#### TEXTE ÉTUDIÉ
Par Jean-Baptiste Para

 

La voix d’Akl Awit est de celles que l’on n’oublie pas. Elle nous saisit d’emblée et crée en nous l’espace immédiat de sa résonance. Dès le premier coup d’archet, elle fait vibrer des fibres qui sont l’indistinct du corps et de l’âme. Cette voix semble jaillir d’un noyau de nuit, d’une matière obscure qui est son foyer rythmique et visionnaire. Sa propre naissance lui inspire à la fois désir et tremblement. Désir d’éprouver toute la puissance du vide au moment où s’y engouffre la langue. Tremblement devant l’innommable, devant l’abîme qui s’étend entre les signes et les choses.

Tout commence par une dépossession volontaire, un dénuement consenti, l’abandon de toute certitude. « J’ai renoncé à mon règne », déclare Akl Awit. Celui qui ressent son insignifiance est mieux que tout autre préparé à tenter le geste du poème. Il lui faut être aussi pauvre et nu qu’un enfant « qui baigne encore sa langue à la mamelle », disait Dante au dernier chant du Paradis. Akl Awit est fasciné par ce moment initial, et plus encore par l’énigme de l’engendrement du poème, par « le fossé entre le néant et les prémices de l’écriture ». Le poème est un événement de langage. Cet événement, dans son ordre propre et à son échelle, est l’équivalent d’un fait cosmique. Dans les deux cas, un univers est engendré. Mais la spécificité du poème, selon Akl Awit, est d’être le plus court chemin d’une genèse à une apocalypse. Ou de l’enfer au paradis : « Dans les ruches de l’enfer, tu produis ton miel, ô page blanche ».

#### TÂCHES À RÉALISER
[a] D'après le texte sur Akl Awit, en quoi consiste la spécificité du poème ?
[b] Recopiez fidèlement le passage du texte sur Akl Awit compris entre « La voix d’Akl » et « et les choses. », bornes incluses.

Entrées enregistrées
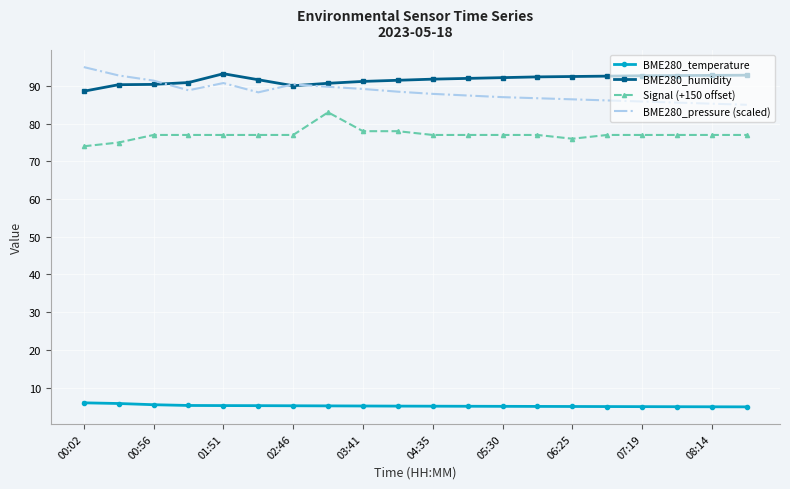

True or false: Signal (+150 offset) and BME280_humidity cross at least once.

False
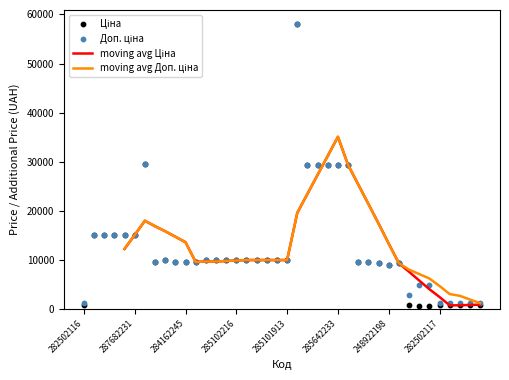

Which series has the largest total across all categories?

Доп. ціна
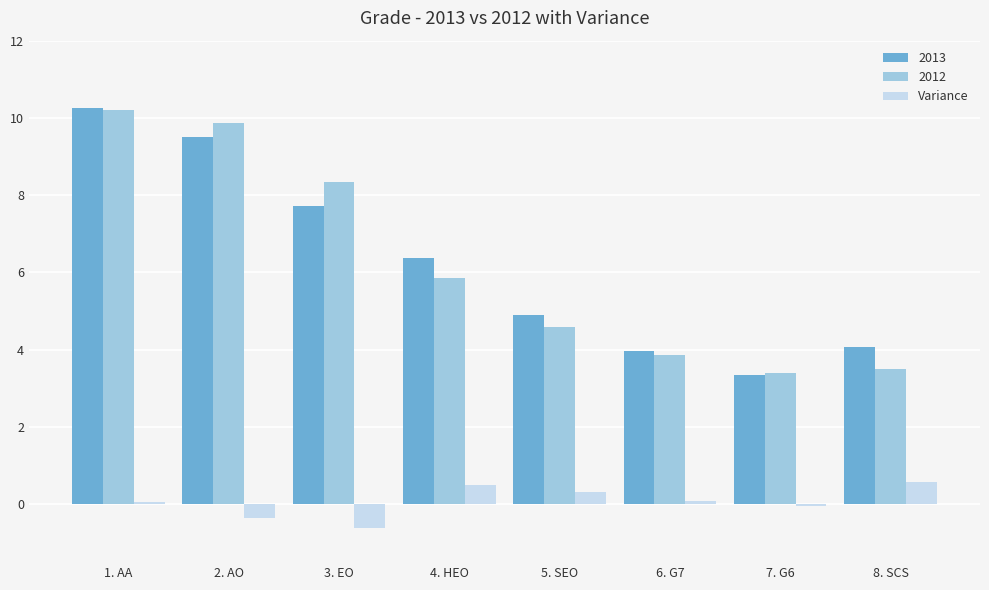

Is it true that Variance equals -0.0 at 7. G6?

True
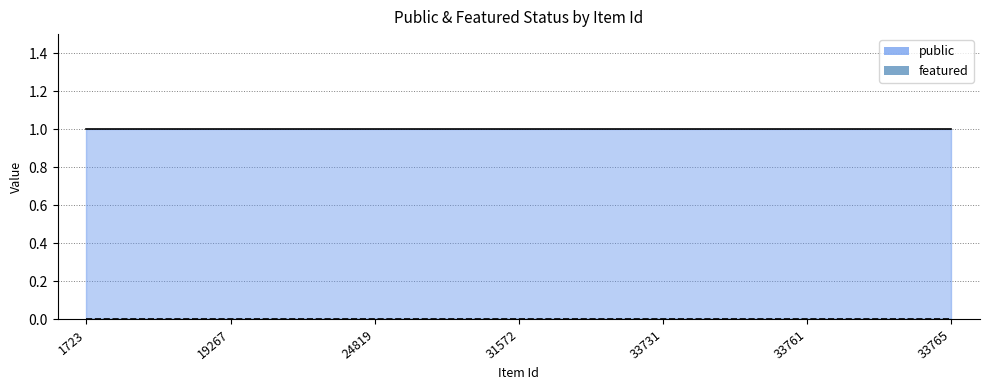

True or false: public has more than 2 interior local peaks.

False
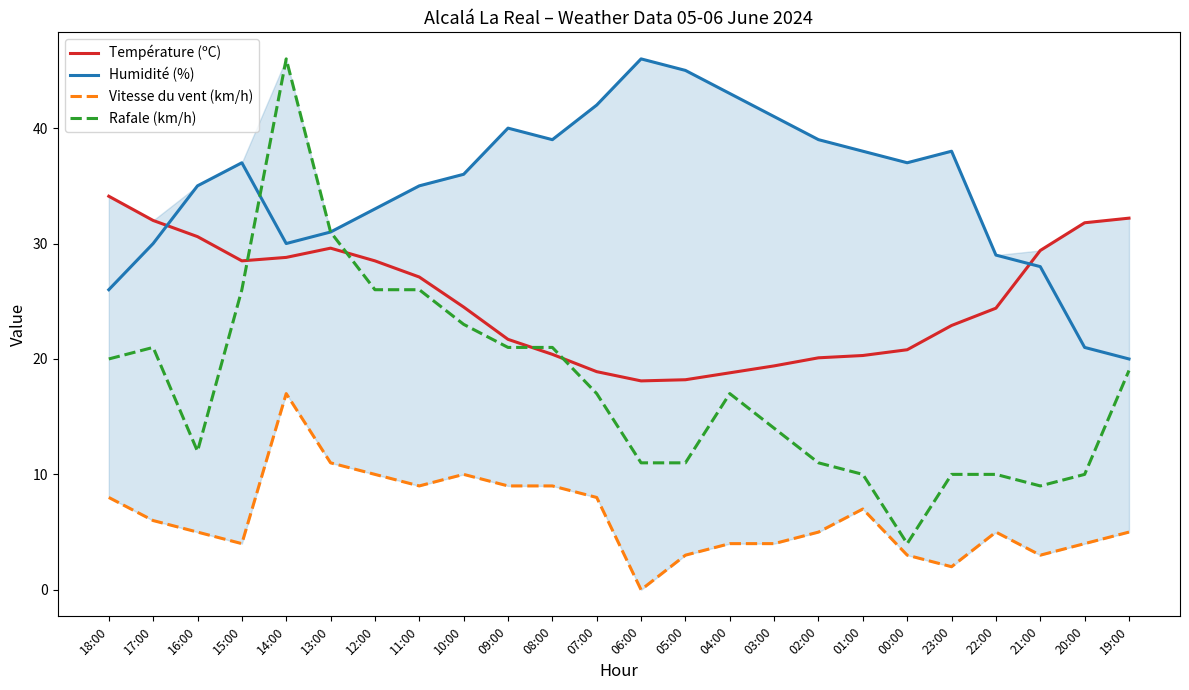

At how many categories does at least one series exceed 9?

24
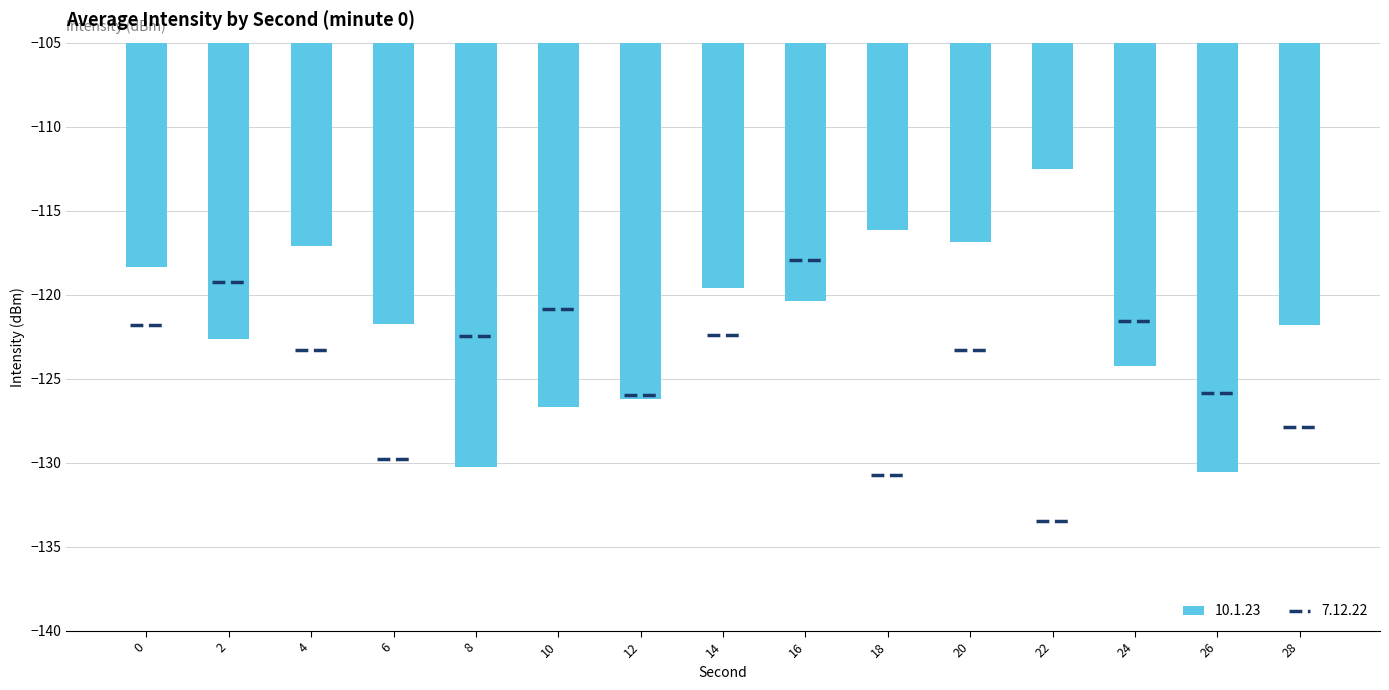

The chart shows a value of -116.9 at 20. True or false?

True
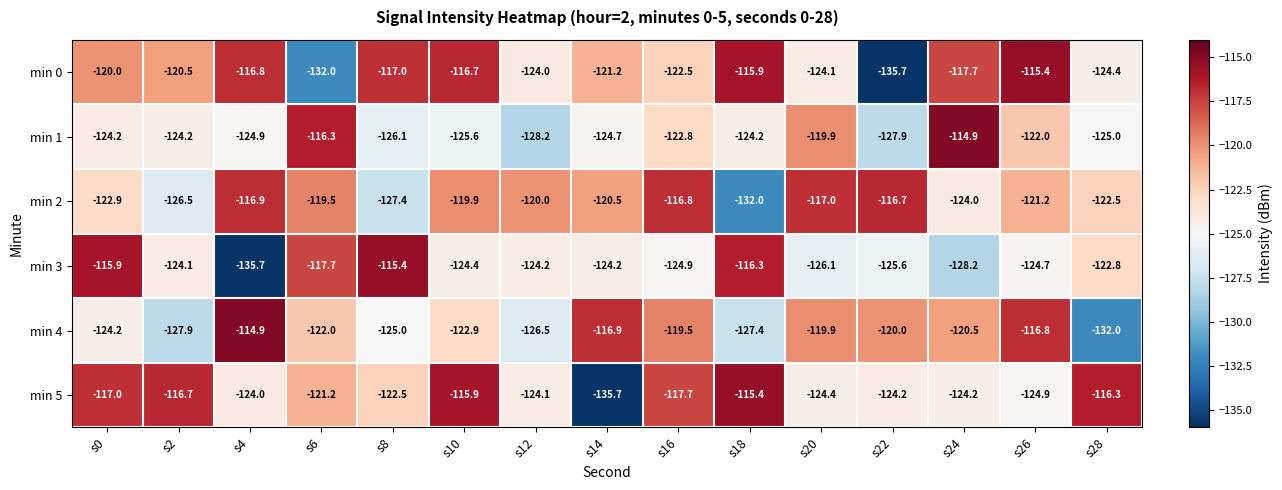

What is the smallest value displayed?

-135.7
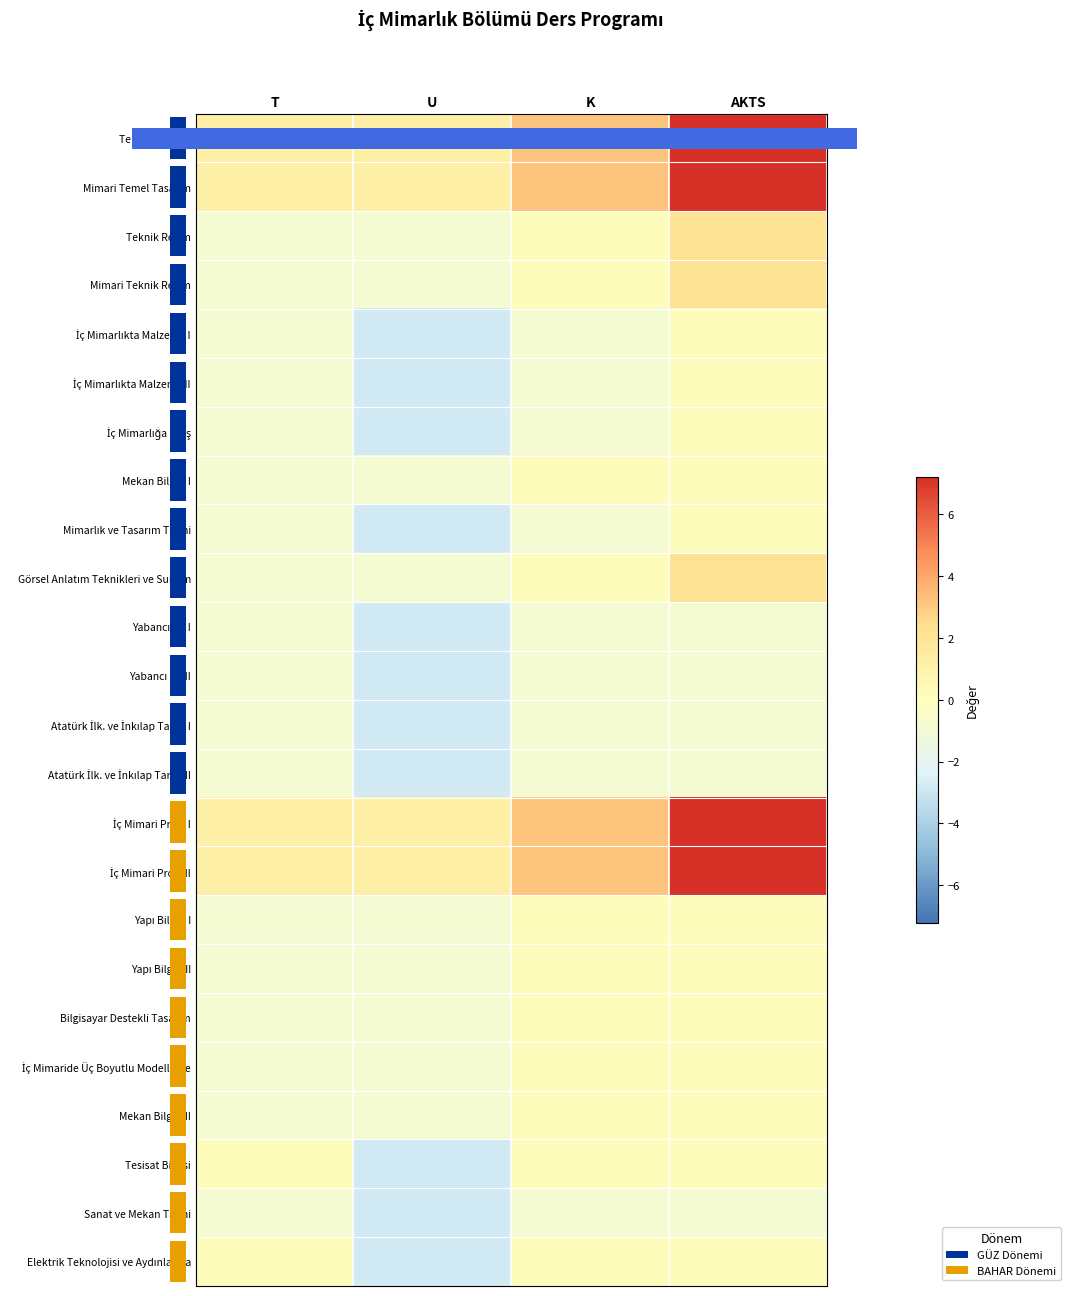

Which series has the largest total across all categories?

row_0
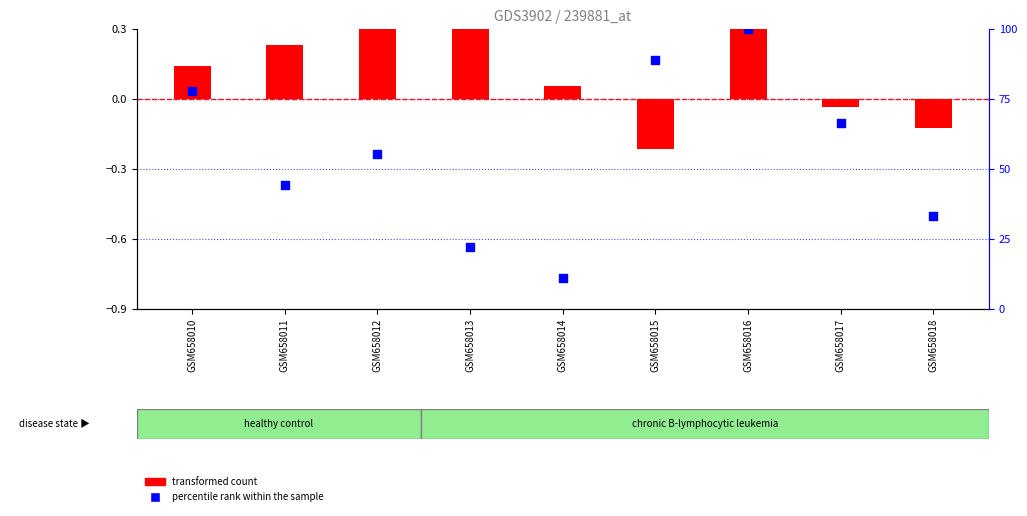

At which category is the sum across all series the highest?

GSM658016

#### RÉPONSES À L'EXERCICE
[a] Elle consiste à être le plus court chemin d'une genèse à une apocalypse.

[b]
La voix d’Akl Awit est de celles que l’on n’oublie pas. Elle nous saisit d’emblée et crée en nous l’espace immédiat de sa résonance. Dès le premier coup d’archet, elle fait vibrer des fibres qui sont l’indistinct du corps et de l’âme. Cette voix semble jaillir d’un noyau de nuit, d’une matière obscure qui est son foyer rythmique et visionnaire. Sa propre naissance lui inspire à la fois désir et tremblement. Désir d’éprouver toute la puissance du vide au moment où s’y engouffre la langue. Tremblement devant l’innommable, devant l’abîme qui s’étend entre les signes et les choses.